その昔、視覚障害者の人はマッサージ師になれ、と言われていた時代があったらしいが、特定の障害のある人に特定の仕事を押し付けるロジックは日本においては残念ながら健在らしい。

発達障害者に向いている仕事、なんて検索をかけるといくつかの記事が出てくるが、「対人関係が向かない」と決めつけているような記事が多い。しかし、対人関係が苦手、などというのはとんでもないステレオタイプである。コミュニケーションとは相互行為だから、相手との関係を相互理解のもとに構築しさえすれば良き対人関係の構築は可能なのである。私自身がそうで、ものの言い方さえ身につければある程度はクリアできる(できないところもあるけど)。

私は、自分が発達障害だと言ったとたんに、機械を相手にする仕事の方がよい、大学教員は向いていない、作業所に行け、デイケアに行け、就職しないで精神病院に入院せよ、などと決めてかかる人に多く出くわしてきた(それが悪いというわけではないけど)。私が言わんとしているのは、診断名で決めつけて「これが向いている」とふんわりした言葉で首を絞めるのはやめてください、ということである。

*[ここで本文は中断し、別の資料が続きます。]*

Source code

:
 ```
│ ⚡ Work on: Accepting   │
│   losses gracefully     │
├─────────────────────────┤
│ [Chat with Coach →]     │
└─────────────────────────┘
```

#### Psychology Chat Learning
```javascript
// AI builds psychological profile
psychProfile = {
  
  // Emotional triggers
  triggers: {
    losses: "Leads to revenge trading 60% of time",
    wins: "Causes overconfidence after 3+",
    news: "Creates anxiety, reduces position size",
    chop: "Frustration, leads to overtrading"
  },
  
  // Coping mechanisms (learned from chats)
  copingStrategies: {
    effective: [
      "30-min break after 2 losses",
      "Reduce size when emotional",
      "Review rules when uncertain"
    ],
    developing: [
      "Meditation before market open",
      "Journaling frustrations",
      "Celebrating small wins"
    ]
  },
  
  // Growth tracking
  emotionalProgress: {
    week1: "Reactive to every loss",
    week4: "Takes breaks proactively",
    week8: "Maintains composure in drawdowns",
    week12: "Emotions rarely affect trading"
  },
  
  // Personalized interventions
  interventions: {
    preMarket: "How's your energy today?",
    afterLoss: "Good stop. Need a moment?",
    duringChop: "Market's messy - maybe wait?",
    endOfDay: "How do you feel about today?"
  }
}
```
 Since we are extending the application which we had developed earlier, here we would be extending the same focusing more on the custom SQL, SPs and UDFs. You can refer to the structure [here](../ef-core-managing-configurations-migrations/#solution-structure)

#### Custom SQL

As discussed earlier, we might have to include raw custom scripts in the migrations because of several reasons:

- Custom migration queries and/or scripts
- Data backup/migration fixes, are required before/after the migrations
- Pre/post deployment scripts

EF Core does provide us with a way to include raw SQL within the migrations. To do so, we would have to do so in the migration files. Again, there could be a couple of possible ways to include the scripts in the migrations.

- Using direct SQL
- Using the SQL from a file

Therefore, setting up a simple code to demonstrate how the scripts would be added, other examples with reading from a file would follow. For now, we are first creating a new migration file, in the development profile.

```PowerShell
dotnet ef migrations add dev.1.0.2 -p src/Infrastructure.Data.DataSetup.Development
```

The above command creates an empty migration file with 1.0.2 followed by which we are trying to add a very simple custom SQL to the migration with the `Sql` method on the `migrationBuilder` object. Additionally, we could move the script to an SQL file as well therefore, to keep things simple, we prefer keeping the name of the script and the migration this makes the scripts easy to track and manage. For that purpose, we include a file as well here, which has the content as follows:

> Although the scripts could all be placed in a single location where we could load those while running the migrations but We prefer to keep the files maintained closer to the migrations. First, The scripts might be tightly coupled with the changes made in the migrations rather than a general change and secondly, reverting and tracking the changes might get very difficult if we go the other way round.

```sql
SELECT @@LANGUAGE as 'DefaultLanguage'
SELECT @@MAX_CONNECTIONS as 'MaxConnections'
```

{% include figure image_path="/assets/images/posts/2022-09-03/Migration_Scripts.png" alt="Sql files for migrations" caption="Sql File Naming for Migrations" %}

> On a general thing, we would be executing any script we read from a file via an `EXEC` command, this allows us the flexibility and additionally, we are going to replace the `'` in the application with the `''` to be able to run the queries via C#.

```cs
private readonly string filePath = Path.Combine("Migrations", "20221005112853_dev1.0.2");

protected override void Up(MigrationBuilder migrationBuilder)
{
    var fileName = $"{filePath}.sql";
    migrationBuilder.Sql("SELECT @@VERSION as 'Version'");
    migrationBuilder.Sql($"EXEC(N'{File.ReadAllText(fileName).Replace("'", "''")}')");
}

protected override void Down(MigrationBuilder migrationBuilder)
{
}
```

夢や情熱は誰でも持ってよいものである。自分の弱さと向き合いながら、夢に近づいていくにはどうすればよいのかを、当事者と一緒に考えるのが支援者の役割ではないのか。少なくとも日本は、症状の悪化を恐れるあまり、「リスクから逃げろ」と言いすぎる。リスクをいかにマネジメントするかによって強みを発揮し、夢を実現するという観点が必要である。